Take, for example, the following from the News Corp story:
Mr Carr also laments travelling in business class during a trans-Atlantic flight.
“Business class. No edible food. No airline pyjamas,” Mr Carr notes. “I lie in my tailored suit.” [Source]
The excerpt comes from a lengthy entry where he’s discussing meeting Hilary Clinton the next day. To say he was ‘lamenting travelling in business class’ is like saying Obeid ‘did some favours for his mates’. Carr was complaining that he would look crumpled and tired during his meeting with an important ally.
It’s a theme that emerges often throughout the book. Carr is expected to represent Australia while jetlagged, exhausted, and uncomfortable. He is the face of Australia’s diplomatic mission, and yet we handicap his capacity. This is what he’s complaining about, not the lack of edible food.
This weariness, sleeplessness (he notes how regularly he pops sleeping temazepam; it’s scarily frequent), and exhaustion must have resulted in errors of judgement. In what he thought must have been a witty remark, he compares the conditions of a flight to the slave trade… twice. It’s in the same frame of mind that he concocts the ‘Carr Peace Plan’ to release Melinda Taylor from Libyan arrest. His plan is bold and courageous, but concocted entirely without consultation with his departmental advisers who, understandably, panic.
During the Taylor saga, Carr finally seems like a genuine, caring, thoughtful guy. Why does he act recklessly? Because he prioritised the safety of Taylor over everything else. It preoccupied his thoughts.
Although this preoccupation distracted him from enacting his usual persona (the pretentious, smug, self-satisfied prat), it also revealed that the guy has absolutely no capacity for introspection, nor does he understand how the world views him. He’s cripplingly insecure — when his opinion about China’s relationship with North Korea is rebutted by an eminent person, he corners her and tells her that his view was based on cables and he’d hate for her to think that he had been naif. And he doesn’t know how to deal with the political instability of the Gillard Government — resigning himself to the inevitability of defeat (what he terms the ‘Gotterdammerung’), believing that he needed to be somehow above domestic politics as the Foreign Minister.
The result is a diary of a man whose diary you wouldn’t really wish to read. He’s unlikable and remains so throughout the text, especially when he’s signing his own praises. His vanity is especially grating.
Had he been wise, he would have given his diary to somebody interesting, somebody with the political insight to edit and annotate the raw ingredients, and turn it into a satisfying meal of foreign policy substance. Or of ALP history substance. Of media commentary substance.
It’s difficult not to relive the drama of Ruddmentum in the text — especially shocking was the participation of Kim Beazley (as Ambassador to the US) in the domestic machinations of party politics. The fact that he was so critical of Gillard’s leadership almost from the beginning of his term was surprising.
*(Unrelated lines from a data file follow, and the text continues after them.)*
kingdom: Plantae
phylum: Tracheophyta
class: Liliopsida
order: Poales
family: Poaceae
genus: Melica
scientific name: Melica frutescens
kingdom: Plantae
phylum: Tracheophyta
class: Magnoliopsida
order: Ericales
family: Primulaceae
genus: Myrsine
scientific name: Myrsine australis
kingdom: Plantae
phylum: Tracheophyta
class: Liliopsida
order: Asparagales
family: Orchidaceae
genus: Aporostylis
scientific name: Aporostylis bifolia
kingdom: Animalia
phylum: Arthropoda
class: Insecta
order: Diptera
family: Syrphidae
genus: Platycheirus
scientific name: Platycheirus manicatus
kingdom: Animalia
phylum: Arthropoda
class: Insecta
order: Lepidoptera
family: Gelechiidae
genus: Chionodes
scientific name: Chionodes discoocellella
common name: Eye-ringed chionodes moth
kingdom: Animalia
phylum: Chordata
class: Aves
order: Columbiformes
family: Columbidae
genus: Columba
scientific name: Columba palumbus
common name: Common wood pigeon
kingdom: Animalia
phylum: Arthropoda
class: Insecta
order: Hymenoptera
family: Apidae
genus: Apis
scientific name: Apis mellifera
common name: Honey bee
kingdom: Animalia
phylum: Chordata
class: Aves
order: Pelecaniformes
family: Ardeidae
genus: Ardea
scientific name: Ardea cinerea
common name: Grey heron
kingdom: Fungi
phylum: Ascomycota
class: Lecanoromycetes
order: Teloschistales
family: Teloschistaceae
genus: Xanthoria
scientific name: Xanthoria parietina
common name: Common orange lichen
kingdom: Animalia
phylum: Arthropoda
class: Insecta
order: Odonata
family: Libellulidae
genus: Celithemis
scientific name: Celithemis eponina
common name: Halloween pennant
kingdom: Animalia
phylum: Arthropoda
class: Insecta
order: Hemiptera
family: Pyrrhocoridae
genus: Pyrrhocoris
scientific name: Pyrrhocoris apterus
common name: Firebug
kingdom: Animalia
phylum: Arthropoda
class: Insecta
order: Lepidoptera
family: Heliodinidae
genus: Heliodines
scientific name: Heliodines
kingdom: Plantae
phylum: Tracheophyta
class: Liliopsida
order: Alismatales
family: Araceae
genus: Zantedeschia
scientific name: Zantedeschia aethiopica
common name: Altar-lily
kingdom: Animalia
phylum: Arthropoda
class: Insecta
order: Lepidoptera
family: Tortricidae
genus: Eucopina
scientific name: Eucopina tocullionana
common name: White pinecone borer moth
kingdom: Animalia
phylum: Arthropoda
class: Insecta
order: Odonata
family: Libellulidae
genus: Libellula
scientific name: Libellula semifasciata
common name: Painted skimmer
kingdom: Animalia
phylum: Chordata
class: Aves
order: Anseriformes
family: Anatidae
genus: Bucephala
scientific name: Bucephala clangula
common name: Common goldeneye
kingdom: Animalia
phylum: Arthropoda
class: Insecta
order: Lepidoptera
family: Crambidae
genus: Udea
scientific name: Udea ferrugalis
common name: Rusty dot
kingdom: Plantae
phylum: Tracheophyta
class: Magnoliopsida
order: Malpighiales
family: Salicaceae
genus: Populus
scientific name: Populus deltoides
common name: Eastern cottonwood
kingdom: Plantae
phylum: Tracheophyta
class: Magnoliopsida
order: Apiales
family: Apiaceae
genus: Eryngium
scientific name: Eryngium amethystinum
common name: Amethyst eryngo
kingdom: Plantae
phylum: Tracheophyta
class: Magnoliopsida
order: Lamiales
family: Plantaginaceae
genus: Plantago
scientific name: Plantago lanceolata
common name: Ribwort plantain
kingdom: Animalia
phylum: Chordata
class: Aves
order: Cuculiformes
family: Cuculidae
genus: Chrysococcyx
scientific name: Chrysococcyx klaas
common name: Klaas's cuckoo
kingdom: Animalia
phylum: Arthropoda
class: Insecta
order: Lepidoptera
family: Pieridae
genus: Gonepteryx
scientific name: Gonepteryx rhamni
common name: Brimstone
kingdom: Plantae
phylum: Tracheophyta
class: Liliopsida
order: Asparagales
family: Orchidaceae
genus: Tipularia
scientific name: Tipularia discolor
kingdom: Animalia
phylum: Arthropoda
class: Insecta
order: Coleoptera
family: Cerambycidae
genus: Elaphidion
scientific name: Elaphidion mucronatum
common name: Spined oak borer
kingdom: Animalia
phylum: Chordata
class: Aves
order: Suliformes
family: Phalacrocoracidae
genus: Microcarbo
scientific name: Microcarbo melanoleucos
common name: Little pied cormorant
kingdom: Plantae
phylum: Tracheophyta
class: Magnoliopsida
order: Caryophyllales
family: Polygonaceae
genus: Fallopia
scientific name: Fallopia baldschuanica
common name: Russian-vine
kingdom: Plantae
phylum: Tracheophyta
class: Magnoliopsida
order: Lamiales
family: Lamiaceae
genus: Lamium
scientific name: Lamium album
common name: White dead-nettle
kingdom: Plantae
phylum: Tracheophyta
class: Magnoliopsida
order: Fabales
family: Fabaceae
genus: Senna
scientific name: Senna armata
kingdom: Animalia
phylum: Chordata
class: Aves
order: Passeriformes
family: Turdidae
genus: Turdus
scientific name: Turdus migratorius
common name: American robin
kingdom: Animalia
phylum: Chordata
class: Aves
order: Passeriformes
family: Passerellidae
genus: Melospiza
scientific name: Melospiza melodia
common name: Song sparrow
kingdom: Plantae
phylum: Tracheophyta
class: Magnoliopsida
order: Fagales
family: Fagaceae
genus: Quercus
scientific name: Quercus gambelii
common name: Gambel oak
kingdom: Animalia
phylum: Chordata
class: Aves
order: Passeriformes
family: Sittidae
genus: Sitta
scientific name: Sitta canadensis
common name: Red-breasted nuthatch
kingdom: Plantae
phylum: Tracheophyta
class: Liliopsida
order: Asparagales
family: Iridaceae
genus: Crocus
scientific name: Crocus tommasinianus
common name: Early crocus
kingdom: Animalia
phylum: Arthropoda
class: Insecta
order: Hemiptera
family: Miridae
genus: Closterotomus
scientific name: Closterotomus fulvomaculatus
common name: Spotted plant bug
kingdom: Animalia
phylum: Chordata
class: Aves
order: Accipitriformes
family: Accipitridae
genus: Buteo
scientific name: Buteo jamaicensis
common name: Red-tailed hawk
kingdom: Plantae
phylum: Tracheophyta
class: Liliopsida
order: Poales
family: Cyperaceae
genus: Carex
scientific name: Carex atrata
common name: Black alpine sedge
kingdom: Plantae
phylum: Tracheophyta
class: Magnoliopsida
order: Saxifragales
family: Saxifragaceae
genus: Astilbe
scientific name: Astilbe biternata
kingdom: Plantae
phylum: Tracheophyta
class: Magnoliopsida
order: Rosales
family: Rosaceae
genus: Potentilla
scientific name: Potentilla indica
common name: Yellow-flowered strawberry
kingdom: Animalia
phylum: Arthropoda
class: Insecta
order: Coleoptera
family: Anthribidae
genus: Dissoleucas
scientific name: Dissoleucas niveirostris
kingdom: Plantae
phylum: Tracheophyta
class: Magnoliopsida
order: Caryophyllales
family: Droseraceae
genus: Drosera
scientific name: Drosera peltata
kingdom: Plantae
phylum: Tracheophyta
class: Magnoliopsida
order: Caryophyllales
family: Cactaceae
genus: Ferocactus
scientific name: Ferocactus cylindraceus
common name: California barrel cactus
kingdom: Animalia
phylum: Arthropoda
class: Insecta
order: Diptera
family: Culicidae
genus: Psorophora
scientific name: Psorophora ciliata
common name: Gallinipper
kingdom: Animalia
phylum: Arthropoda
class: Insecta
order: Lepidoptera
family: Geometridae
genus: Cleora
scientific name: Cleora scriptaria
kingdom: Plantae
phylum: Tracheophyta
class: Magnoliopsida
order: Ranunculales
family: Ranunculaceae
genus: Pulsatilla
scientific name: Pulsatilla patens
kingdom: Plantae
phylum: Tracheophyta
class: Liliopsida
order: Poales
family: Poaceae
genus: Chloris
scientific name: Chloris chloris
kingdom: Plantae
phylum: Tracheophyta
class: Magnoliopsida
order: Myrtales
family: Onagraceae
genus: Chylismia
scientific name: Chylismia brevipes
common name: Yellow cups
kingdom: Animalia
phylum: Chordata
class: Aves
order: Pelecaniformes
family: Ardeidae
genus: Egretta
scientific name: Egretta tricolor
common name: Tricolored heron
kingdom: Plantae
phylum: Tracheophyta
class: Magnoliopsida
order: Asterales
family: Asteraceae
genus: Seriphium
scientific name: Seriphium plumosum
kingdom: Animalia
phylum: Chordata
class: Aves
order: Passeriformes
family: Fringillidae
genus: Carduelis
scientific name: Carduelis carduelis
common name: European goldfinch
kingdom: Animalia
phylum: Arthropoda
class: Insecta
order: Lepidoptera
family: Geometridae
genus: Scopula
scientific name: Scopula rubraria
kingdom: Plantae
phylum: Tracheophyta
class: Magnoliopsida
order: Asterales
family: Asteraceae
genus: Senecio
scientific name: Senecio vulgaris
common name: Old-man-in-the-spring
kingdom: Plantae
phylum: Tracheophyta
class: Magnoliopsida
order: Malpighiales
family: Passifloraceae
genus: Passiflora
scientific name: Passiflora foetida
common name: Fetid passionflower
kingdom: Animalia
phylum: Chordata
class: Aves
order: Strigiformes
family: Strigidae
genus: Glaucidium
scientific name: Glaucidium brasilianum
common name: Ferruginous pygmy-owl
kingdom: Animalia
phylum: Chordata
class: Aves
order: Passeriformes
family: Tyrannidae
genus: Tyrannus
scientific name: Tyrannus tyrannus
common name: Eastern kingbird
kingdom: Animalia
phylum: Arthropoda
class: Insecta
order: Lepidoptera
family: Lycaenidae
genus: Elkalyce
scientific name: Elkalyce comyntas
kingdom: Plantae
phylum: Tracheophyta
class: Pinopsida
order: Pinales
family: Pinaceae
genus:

And it’s also difficult not to be startled at the undeclared closeness between various columnists and Ministers. Greg Sheridan is portrayed as a patsy who happily gobbles up Carr’s comments on Burma and who passes off the regurgitated political line as his own insight. That part was actually revolting.
Yet in this half-baked format, none of those points bubble to the surface and we have to wade through the chewy, indigestible chunks of Bob Carr writing about Bob Carr’s distorted perception of Bob Carr.
At the very least, Diary of a Foreign Minister explains why Thoughtlines was so unreadably bad.
Fans of Bob Carr will love it. Illiterate media personalities describe it as a ‘tremendous read,’ ‘beautifully written’, and ‘a very, very important book… like the Rosetta Stone… as if an Easter Island statue came to life’ (because it’s fundamentally a book about them). Gillard supporters will chastise him for breaking Cabinet confidentiality. Coalition hacks will tut-tut. Most of the responses to this book were clearly pre-determined.
But if you don’t have a hat in this race, wait for the secondary sources on this book.